RequiresExtendedMasterSecret()

public virtual bool RequiresExtendedMasterSecret()

Returns

bool

true if the handshake should be aborted when the peer does not negotiate the extended_master_secret extension, or false to support legacy interoperability.

Remarks

This implementation supports RFC 7627 and will always negotiate the extended_master_secret extension where possible. When connecting to a peer that does not offer/accept this extension, it is recommended to abort the handshake.This option is provided for interoperability with legacy peers, although some TLS features will be disabled in that case (see RFC 7627 5.4).

ShouldCheckSigAlgOfPeerCerts()

public virtual bool ShouldCheckSigAlgOfPeerCerts()

Returns

bool

ShouldUseExtendedMasterSecret()

public virtual bool ShouldUseExtendedMasterSecret()

Returns

bool

ShouldUseExtendedPadding()

See RFC 5246 6.2.3.2. Controls whether block cipher encryption may randomly add extra padding beyond the minimum.

public virtual bool ShouldUseExtendedPadding()

Returns

bool

true if random extra padding should be added during block cipher encryption, or false to always use the minimum amount of required padding.

Remarks

Note that in configurations where this is known to be potential security risk this setting will be ignored (and extended padding disabled). Extra padding is always supported when decrypting received records.

ShouldUseGmtUnixTime()

draft-mathewson-no-gmtunixtime-00 2. "If existing users of a TLS implementation may rely on gmt_unix_time containing the current time, we recommend that implementors MAY provide the ability to set gmt_unix_time as an option only, off by default.".

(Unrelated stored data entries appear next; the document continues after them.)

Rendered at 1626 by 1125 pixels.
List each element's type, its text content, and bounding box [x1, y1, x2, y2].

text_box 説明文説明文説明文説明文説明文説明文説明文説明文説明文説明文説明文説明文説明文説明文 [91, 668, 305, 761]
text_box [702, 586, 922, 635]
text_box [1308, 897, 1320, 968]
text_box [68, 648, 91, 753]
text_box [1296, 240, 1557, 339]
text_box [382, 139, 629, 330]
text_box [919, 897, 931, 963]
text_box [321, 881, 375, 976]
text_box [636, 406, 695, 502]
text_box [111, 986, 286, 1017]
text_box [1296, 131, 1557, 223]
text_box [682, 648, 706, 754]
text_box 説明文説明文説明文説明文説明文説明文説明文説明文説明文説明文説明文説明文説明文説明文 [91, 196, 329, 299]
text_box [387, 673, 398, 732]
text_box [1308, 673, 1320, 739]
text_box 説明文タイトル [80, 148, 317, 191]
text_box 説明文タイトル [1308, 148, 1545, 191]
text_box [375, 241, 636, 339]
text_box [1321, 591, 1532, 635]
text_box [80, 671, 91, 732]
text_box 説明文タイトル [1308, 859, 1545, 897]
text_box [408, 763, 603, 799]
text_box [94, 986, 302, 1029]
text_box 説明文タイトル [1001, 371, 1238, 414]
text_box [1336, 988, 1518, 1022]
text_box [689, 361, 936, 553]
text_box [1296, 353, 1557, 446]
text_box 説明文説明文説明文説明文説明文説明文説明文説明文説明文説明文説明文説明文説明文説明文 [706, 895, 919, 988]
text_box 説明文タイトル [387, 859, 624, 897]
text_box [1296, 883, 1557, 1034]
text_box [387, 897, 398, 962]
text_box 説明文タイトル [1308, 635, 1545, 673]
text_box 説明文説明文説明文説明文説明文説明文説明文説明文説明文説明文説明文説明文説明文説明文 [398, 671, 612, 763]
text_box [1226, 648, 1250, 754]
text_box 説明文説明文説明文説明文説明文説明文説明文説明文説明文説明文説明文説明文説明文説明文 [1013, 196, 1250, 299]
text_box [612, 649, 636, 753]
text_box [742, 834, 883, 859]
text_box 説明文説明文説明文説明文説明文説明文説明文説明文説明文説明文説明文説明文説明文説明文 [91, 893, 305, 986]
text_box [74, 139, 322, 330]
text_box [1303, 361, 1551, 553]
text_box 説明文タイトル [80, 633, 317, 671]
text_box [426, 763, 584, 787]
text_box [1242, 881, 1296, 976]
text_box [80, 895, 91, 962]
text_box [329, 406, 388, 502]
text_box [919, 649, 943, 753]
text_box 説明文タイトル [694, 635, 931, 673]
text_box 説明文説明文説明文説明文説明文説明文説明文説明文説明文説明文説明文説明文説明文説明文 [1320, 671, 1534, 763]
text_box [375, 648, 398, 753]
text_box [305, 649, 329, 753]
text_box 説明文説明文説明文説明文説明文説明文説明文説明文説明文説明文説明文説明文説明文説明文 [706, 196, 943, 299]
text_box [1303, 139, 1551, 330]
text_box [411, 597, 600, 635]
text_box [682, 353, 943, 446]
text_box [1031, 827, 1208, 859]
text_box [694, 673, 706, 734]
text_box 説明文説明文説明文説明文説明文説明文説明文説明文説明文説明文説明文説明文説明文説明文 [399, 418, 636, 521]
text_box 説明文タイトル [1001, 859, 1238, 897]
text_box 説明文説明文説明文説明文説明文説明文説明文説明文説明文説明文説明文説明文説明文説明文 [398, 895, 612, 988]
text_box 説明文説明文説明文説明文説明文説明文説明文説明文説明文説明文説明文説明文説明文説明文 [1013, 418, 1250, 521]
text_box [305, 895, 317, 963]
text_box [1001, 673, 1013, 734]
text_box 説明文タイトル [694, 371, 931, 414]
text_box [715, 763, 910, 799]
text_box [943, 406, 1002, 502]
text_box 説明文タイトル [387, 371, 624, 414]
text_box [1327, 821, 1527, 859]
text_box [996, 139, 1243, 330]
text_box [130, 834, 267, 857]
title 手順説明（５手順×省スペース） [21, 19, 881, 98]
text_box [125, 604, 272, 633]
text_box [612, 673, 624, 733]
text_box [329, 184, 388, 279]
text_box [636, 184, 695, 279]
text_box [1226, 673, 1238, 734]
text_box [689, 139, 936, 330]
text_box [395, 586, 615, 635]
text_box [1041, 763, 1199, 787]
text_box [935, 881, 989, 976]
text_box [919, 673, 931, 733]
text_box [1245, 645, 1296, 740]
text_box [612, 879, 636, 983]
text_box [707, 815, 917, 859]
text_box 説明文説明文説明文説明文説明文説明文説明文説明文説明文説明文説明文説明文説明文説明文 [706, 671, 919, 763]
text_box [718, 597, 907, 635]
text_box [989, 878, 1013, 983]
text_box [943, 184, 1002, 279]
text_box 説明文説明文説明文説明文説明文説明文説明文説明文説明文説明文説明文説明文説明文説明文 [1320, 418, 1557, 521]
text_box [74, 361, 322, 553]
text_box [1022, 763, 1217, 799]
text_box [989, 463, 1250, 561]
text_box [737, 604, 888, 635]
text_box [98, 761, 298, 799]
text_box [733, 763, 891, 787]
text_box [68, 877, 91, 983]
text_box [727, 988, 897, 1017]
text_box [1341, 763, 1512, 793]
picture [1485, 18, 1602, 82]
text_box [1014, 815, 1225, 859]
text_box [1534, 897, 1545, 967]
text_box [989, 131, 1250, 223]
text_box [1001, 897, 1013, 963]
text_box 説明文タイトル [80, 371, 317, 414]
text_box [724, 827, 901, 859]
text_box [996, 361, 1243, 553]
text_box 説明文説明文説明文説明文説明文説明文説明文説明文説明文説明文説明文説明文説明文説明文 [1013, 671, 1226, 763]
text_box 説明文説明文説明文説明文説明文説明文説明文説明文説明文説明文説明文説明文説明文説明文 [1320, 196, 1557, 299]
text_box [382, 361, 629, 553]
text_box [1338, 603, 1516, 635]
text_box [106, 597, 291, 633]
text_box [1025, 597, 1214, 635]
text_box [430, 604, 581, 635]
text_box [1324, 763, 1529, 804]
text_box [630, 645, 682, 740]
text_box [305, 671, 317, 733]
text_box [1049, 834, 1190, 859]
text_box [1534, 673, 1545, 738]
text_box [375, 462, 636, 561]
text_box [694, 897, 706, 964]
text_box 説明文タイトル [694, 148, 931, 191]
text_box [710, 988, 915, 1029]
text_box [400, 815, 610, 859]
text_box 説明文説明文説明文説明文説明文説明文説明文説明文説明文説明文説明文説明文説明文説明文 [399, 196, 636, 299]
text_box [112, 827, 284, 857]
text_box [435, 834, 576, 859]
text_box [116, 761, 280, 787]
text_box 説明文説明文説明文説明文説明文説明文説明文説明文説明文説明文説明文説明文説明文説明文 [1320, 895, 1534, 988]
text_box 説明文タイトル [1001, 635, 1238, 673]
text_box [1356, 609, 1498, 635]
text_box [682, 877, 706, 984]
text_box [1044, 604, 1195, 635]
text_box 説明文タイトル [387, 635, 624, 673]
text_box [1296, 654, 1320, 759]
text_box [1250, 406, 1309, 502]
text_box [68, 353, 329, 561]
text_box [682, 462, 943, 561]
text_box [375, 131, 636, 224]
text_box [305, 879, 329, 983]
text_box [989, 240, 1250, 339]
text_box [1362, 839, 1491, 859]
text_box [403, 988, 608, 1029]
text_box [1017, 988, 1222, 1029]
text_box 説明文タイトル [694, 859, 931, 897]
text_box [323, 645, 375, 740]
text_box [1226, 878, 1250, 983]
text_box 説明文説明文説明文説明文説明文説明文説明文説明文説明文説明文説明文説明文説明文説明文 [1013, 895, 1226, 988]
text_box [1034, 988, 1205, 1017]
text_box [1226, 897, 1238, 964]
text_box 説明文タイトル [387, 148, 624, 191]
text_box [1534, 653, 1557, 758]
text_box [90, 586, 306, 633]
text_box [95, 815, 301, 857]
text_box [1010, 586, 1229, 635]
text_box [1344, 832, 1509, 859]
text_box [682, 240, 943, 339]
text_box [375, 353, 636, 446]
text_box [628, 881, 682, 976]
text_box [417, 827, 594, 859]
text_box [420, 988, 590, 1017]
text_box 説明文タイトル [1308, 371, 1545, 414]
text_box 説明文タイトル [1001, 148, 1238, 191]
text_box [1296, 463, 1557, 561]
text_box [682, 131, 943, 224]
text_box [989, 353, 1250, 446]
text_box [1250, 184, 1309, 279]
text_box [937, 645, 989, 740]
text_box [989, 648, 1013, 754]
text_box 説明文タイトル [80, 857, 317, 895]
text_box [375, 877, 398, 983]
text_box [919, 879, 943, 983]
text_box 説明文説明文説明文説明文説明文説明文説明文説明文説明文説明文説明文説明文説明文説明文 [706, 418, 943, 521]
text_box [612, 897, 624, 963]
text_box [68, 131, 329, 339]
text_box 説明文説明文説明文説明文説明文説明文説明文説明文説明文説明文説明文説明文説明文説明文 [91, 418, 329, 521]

public virtual bool ShouldUseGmtUnixTime()

Returns

bool

true if the current time should be used in the gmt_unix_time field of Random, or false if gmt_unix_time should contain a cryptographically random value.

Remarks

NOTE: For a server that has negotiated TLS 1.3 (or later), or a client that has offered TLS 1.3 (or later), this is not called and gmt_unix_time is not used.